Bagaimanapun, Trump - yang memuji Duterte pada bulan Mei karena melakukan "pekerjaan yang tidak dapat dipercaya" - hampir tidak diharapkan untuk mulai menelurkannya sekarang, yang membuat kekecewaan di kalangan kelompok hak asasi manusia dan pembangkang di wilayah ini.

Seiring pengaruh China tumbuh di Asia Tenggara dan saat AS mundur, sekarang penting bahwa Uni Eropa lebih banyak menangani situasi memburuknya hak asasi manusia di seluruh wilayah.

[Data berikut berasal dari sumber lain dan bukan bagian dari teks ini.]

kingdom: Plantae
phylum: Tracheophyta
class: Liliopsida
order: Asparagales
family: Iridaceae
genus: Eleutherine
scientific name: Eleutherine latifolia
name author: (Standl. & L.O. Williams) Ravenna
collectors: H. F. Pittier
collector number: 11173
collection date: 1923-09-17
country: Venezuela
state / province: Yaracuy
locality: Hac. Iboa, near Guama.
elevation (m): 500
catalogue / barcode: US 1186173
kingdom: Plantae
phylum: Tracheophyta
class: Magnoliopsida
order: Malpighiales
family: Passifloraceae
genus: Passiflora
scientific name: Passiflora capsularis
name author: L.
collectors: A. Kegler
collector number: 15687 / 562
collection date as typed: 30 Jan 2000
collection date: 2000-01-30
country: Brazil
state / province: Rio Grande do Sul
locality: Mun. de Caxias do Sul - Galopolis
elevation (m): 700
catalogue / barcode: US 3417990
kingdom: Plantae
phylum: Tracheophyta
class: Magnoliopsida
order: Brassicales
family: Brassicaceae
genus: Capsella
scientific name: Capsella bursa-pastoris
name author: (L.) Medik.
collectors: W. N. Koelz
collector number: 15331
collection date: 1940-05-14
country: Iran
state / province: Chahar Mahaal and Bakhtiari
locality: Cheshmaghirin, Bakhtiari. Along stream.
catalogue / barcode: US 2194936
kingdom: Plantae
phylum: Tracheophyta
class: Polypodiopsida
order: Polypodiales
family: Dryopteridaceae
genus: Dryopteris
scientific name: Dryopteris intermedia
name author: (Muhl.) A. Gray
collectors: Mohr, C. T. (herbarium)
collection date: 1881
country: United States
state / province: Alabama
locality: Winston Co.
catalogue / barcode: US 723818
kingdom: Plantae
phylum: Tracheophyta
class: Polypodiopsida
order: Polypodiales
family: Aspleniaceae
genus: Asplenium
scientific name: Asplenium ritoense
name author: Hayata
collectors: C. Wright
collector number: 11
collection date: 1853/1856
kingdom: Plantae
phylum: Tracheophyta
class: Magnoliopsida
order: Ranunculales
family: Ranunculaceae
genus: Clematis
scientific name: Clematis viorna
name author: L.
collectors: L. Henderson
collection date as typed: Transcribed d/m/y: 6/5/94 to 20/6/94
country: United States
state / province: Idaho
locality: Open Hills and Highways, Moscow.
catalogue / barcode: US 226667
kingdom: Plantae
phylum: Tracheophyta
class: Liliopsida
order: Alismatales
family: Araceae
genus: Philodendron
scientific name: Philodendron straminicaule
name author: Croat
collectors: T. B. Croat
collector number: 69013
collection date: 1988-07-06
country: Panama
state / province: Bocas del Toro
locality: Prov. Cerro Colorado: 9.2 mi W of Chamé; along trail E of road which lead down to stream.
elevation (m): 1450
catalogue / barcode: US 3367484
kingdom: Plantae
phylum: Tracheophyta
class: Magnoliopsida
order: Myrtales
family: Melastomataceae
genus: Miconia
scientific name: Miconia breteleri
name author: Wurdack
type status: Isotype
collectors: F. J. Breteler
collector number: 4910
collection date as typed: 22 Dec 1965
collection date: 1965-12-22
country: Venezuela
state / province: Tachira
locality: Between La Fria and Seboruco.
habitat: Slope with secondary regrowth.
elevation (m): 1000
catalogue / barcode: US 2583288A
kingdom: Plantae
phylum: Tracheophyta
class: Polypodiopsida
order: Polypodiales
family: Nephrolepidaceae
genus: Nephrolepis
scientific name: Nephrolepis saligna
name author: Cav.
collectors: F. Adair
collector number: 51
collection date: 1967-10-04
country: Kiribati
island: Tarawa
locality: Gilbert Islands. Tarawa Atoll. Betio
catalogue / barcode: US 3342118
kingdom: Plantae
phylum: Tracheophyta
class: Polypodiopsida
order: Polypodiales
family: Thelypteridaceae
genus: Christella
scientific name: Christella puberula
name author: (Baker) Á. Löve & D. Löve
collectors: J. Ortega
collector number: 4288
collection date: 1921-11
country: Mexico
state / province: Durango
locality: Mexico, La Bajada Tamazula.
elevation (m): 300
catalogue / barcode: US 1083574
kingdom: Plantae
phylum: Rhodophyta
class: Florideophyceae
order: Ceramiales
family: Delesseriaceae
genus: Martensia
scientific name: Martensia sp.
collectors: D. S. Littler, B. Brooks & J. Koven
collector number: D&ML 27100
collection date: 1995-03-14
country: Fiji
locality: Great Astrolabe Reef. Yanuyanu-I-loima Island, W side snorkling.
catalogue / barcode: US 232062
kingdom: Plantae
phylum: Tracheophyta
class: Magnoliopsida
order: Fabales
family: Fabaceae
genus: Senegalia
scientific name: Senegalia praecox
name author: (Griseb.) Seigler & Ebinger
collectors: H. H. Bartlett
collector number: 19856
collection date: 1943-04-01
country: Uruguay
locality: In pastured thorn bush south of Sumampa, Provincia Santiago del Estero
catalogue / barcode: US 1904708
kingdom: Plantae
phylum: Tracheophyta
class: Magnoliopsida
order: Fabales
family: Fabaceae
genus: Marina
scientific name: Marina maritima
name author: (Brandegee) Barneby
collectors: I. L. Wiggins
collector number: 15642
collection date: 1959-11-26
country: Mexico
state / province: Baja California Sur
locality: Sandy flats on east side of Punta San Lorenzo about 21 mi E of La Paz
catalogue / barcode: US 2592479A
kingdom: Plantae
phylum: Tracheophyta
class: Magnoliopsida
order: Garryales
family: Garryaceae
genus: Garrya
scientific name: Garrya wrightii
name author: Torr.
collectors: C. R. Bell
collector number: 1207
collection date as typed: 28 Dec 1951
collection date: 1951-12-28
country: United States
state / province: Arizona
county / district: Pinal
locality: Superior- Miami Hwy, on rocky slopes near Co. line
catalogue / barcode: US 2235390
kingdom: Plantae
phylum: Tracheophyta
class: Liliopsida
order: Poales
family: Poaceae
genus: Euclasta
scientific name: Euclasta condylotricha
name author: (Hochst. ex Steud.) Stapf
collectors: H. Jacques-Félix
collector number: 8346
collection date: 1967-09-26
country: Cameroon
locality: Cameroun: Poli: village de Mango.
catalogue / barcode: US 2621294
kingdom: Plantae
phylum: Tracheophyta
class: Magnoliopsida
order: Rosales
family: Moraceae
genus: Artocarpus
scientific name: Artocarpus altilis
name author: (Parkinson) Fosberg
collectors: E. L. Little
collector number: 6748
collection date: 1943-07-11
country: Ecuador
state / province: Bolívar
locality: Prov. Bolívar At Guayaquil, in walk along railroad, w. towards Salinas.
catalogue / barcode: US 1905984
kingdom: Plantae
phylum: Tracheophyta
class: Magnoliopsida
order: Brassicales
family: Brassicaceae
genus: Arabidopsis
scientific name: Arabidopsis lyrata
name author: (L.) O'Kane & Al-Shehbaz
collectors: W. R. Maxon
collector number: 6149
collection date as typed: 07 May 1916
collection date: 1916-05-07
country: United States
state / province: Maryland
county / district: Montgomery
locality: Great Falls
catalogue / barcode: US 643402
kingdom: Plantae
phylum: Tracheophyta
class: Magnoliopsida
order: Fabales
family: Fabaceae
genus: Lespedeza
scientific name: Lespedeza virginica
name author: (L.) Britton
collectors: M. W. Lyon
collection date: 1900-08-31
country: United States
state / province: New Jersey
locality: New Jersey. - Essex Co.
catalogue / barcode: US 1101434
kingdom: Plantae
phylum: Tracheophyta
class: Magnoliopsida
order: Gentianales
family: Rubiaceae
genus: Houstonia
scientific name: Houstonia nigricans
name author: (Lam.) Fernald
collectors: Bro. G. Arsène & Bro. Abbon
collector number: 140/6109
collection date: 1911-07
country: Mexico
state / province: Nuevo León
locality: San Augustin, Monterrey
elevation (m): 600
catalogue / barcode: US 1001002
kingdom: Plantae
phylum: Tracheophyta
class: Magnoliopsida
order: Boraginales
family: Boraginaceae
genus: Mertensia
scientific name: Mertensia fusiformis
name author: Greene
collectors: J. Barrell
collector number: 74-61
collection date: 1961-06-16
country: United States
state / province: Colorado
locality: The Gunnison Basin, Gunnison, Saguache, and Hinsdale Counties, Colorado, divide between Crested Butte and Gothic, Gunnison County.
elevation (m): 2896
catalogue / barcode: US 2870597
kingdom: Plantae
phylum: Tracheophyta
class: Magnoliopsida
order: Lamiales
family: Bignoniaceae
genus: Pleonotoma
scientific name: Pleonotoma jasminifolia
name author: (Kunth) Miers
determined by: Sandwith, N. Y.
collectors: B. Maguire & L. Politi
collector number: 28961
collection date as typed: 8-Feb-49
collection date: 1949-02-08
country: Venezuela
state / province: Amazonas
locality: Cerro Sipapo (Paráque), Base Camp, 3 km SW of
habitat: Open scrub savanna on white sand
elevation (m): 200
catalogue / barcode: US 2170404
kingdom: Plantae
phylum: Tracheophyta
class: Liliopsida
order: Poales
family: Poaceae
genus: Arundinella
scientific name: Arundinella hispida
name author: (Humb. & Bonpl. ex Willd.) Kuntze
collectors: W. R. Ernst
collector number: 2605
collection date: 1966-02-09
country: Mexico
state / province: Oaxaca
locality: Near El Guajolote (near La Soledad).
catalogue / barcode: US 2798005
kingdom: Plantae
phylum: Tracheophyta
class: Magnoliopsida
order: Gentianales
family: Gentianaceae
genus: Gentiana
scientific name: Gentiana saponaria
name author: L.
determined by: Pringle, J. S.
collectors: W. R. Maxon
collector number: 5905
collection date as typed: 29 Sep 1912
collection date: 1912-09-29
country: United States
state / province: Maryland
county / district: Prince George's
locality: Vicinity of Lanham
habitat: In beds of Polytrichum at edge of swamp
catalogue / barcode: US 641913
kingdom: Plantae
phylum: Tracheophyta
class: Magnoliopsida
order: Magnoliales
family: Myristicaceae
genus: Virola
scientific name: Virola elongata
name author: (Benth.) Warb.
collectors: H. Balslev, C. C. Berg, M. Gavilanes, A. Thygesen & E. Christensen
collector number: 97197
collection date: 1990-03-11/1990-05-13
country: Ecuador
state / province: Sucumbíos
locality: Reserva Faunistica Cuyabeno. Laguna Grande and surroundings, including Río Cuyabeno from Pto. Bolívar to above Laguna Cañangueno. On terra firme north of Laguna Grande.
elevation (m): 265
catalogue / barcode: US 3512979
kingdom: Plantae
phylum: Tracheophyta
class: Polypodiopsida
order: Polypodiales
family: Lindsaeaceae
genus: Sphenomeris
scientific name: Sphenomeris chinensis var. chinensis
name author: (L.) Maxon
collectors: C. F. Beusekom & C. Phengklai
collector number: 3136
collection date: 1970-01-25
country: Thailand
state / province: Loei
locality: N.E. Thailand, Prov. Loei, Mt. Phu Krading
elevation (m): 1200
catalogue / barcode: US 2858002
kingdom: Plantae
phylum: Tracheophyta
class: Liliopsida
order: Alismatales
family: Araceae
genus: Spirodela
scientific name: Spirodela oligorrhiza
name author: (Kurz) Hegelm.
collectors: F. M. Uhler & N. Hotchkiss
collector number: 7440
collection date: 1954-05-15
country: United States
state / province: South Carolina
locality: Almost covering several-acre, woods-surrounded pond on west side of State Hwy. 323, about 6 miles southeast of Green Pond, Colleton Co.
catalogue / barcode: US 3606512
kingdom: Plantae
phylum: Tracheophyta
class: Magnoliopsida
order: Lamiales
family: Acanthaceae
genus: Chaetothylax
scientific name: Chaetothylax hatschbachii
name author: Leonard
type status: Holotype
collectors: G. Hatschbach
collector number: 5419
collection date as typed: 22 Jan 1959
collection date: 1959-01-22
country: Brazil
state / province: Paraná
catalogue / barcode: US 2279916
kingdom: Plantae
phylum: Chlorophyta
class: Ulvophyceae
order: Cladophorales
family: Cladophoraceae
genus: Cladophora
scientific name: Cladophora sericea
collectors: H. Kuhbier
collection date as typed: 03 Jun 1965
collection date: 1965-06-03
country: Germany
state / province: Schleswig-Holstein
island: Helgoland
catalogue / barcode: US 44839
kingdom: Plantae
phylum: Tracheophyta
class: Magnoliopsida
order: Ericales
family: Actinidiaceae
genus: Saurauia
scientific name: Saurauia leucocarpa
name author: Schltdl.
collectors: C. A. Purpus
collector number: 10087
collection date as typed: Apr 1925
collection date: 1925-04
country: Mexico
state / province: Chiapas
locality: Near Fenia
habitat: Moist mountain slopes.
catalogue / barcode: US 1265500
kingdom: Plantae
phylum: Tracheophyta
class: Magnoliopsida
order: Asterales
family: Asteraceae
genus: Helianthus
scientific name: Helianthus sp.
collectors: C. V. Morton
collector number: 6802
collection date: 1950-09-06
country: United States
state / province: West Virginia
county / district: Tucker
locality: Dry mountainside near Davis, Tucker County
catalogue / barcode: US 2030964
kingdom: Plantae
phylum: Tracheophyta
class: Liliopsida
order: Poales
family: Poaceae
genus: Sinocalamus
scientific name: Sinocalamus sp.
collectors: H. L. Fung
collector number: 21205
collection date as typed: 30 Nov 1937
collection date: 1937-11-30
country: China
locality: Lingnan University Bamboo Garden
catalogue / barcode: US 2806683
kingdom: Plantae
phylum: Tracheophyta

Memanggil masalah tidak cukup. Brussels sekarang harus menerapkan tekanan diplomatik serius kepada rezim Asia Tenggara yang telah lama menggunakan terlalu banyak kualitas kediktatoran penuh.

Bagikan artikel ini:

EU Reporter menerbitkan artikel dari berbagai sumber luar yang mengungkapkan berbagai sudut pandang. Posisi yang diambil dalam artikel ini belum tentu milik Reporter UE.